The ACT Government’s debt is spiralling out of control, the Canberra Liberals say, and they want an independent budget audit of the Territory’s finances by the end of this year.
Party leader Elizabeth Lee MLA will move in today’s Legislative Assembly for a “warts-and-all look” at the long-term viability of the ACT’s finances, and a recommendation of how to fix the debt and return to surplus.
Ever since Chief Minister Andrew Barr had been Treasurer, Ms Lee claimed, the budget had gone backwards. Net debt grew from negative $736 million to $5.36 billion in 2022, and was forecast to be more than $9 billion by 2024-25, she said. The budget had been in deficit every year since 2012–13, Ms Lee said, despite Mr Barr repeatedly promising to return the budget to surplus.
“This is not a sustainable financial position for the Territory,” she said.
In 2020, Ms Lee noted, ACT Treasury advised Mr Barr that if there was no long-term plan to bring the budget back into the black, the ACT’s credit rating would suffer. (The ACT is the only subnational jurisdiction in the Asia Pacific region with an AAA credit rating.)
“The Treasurer’s mismanagement of the Territory’s finances will impose enormous costs on future generations of Canberrans,” Ms Lee said.
In its 20 years of power, the Labor-Greens government had mismanaged health, education, and public housing, she said.
“What that means on the ground … has been that many Canberrans are getting a raw deal…
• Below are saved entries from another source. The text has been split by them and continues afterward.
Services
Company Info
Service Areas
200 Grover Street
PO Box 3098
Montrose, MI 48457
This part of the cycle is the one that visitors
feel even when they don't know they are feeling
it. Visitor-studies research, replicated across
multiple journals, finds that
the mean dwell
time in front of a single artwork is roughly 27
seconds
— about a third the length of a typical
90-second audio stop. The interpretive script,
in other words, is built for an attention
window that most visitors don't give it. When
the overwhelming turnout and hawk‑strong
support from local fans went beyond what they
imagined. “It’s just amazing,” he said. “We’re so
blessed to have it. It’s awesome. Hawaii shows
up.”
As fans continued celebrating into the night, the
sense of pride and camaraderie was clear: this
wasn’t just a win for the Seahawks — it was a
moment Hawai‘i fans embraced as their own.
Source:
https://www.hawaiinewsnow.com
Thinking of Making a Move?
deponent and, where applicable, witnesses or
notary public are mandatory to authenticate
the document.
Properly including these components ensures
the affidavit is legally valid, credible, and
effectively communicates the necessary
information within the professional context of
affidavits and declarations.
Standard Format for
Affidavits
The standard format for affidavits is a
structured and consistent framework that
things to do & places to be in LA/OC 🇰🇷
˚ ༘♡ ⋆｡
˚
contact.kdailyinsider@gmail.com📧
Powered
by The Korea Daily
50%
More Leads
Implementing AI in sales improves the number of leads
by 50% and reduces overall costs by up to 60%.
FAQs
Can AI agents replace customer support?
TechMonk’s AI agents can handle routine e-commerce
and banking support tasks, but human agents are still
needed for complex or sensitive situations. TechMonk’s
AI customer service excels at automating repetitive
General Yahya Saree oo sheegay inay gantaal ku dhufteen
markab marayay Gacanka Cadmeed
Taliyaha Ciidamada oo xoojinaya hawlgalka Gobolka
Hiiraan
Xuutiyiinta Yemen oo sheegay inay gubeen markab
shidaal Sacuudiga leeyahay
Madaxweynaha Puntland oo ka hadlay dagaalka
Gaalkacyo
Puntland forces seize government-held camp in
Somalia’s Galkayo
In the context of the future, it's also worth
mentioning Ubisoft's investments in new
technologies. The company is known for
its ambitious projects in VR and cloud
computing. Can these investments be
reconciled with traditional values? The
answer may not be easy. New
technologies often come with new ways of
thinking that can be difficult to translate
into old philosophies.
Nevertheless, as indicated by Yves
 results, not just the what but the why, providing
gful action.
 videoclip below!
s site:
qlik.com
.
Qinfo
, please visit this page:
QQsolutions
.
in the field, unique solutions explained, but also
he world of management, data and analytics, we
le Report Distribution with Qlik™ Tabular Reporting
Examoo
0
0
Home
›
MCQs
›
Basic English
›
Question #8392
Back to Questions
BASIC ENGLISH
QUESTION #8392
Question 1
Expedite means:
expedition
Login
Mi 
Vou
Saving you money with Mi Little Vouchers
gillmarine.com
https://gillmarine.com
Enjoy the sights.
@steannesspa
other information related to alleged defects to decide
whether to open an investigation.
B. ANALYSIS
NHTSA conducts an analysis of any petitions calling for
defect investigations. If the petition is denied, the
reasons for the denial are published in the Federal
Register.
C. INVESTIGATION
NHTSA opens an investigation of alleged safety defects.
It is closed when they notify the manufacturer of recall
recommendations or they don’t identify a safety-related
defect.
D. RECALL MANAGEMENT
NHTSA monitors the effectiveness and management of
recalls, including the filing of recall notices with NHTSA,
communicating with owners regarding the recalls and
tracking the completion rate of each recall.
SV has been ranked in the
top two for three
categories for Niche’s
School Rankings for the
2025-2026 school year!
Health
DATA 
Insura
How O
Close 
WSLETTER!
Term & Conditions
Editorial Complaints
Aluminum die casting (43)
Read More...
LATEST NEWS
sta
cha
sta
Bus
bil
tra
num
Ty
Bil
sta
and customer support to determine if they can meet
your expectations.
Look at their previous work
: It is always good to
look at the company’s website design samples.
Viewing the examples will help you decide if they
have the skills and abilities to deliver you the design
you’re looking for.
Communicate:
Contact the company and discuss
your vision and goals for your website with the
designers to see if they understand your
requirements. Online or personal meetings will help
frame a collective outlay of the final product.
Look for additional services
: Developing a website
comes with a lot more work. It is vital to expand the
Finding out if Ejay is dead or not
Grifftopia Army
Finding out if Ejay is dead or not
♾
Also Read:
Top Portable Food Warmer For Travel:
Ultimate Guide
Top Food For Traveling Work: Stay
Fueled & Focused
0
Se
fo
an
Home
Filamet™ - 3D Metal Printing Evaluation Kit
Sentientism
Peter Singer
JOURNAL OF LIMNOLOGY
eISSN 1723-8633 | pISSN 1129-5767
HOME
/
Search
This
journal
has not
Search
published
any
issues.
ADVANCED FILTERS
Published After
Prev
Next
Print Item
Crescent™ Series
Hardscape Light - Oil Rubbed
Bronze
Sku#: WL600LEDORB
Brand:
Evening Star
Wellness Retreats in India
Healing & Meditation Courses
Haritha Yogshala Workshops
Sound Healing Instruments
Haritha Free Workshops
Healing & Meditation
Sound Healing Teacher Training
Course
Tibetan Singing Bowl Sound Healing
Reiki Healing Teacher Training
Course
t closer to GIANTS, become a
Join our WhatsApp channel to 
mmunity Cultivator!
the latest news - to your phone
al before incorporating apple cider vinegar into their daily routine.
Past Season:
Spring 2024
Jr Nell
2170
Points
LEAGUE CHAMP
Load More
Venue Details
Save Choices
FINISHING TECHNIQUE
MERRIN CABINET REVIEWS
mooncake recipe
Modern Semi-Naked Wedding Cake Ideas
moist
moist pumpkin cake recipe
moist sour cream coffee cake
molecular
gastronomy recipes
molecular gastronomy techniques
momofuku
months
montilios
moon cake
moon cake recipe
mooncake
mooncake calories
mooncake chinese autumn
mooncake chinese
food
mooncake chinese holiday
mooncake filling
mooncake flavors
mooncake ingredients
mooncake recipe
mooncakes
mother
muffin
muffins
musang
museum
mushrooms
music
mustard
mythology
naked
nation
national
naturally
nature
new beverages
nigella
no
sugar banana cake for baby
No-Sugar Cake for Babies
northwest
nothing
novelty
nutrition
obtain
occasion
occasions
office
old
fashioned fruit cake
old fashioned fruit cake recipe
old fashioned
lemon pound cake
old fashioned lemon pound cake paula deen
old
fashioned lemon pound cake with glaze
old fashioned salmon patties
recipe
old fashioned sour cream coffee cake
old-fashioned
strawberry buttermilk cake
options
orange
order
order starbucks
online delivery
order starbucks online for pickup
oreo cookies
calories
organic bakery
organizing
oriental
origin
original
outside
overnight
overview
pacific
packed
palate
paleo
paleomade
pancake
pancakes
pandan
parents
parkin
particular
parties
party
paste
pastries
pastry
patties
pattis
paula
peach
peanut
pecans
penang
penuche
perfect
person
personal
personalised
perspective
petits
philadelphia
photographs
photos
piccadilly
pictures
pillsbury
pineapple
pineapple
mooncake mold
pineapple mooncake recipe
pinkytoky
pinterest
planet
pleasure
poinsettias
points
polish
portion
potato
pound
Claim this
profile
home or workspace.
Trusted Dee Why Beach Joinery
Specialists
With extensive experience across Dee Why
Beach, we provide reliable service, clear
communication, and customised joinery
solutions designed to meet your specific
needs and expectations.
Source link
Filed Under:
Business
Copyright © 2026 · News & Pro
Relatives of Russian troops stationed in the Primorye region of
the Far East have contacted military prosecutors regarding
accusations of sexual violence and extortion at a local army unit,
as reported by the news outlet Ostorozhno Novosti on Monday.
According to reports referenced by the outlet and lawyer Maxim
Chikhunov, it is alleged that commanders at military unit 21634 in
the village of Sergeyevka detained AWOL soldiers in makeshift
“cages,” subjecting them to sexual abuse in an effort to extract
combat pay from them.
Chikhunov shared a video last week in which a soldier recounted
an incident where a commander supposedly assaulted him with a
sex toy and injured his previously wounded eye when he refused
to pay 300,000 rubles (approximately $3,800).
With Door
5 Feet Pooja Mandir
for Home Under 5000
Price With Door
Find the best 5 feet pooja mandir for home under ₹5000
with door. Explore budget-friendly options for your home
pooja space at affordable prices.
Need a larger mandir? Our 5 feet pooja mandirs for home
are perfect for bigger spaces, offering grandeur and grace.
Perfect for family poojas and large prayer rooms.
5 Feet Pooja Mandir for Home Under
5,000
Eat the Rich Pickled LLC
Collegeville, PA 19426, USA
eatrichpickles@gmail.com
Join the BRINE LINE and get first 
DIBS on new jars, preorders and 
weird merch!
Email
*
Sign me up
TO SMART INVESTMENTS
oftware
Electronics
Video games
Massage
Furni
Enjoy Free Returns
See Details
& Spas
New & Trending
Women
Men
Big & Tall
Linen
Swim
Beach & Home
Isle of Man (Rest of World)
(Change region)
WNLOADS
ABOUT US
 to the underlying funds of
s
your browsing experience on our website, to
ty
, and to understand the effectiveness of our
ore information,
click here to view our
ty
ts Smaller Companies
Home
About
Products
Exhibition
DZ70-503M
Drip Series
“What do we get for it? Less frontline staff in our police, in our hospitals, in our schools.”
She accused the ACT Government of “spin”, of announcements but no delivery, and of producing “opaque” budgets.
“Each budget, they change the outlook classes, they change the measures so that they’re pulling the wool over the eyes of the public on actually getting an insight into what’s promised and what’s delivered.”
For instance, the ACT Government allocated $699 million to public housing renewal across three budget periods from 2015–18, but only $80.87 million was appropriated through to 2020, the Liberals said last week.
In last year’s budget, Mr Barr announced a $5 billion pipeline would be the largest infrastructure program in the ACT’s history. By the Liberals’ reckoning, it was only a 4 per cent increase on what was promised the year before; the Infrastructure Investment Program encompassed $914 million in 2020–21 and $4.3 billion over the four years to 2023–24. The government, Ms Lee said, had spread the numbers across five years, and added an extra year to make it look “bigger and better” on a four-year basis. Meanwhile, there was a $250 million underspend in infrastructure.
- ACT Budget: Canberra Liberals (7 October 2021)
- ‘Full throttle’: Turbo-charged Budget will get Canberra’s economy moving again (6 October 2021)
The Canberra Hospital expansion was first promised a decade ago. (In 2016, the completion date was this year; now, the government expects it will be completed by 2024.)
“Since then, what we have seen is an announcement all glitzy and glamorous as they always do, and then it gets rescoped, it gets delayed… Every single budget, there is some promise.”
Other states and territories had commissioned audits (Queensland in 2011, NSW in 2012), independent reviews of state finances (Victoria in 2011), and budget repair plans (the Northern Territory in 2019), Ms Lee noted.
Mr Barr dismissed Ms Lee’s proposed audit as “sheer folly”. It was, he said, “an exercise in identifying ways to cut the public sector and to gut the public sector”, as had happened in Queensland, NSW, and Victoria.
“At least the Canberra Liberals are being honest in their fiscal approach that they favour reducing public expenditure, not building infrastructure, and sacking public servants. That’s what commissions of audit are used for – and we’ve seen it time and time again,” he said.
Without debt, Mr Barr said, the ACT would not be able to build infrastructure projects like the proposed Canberra Hospital expansion.
“So what Elizabeth Lee is arguing is that we shouldn’t be investing in Canberra’s health infrastructure, we shouldn’t be building new schools in growth areas, we shouldn’t be investing in our health workforce, because that is the outcome of her preferred policy.
“What they are arguing is that, at this point in the pandemic and at this point in the Territory’s history, what’s needed is less investment, fewer public servants, and by virtue of that, fewer services delivered to Canberrans.”
That, Ms Lee retorted, was a typical response from the Chief Minister, because she had called him out for his failures as Treasurer of this Territory over the last decade.
“If he had done his homework properly, he would realise that almost every other jurisdiction has undertaken this step … because it is about prudent financial management…
“If the Chief Minister and Treasurer is actually serious about getting the Territory’s finances back into the black, then he must be open to this step.”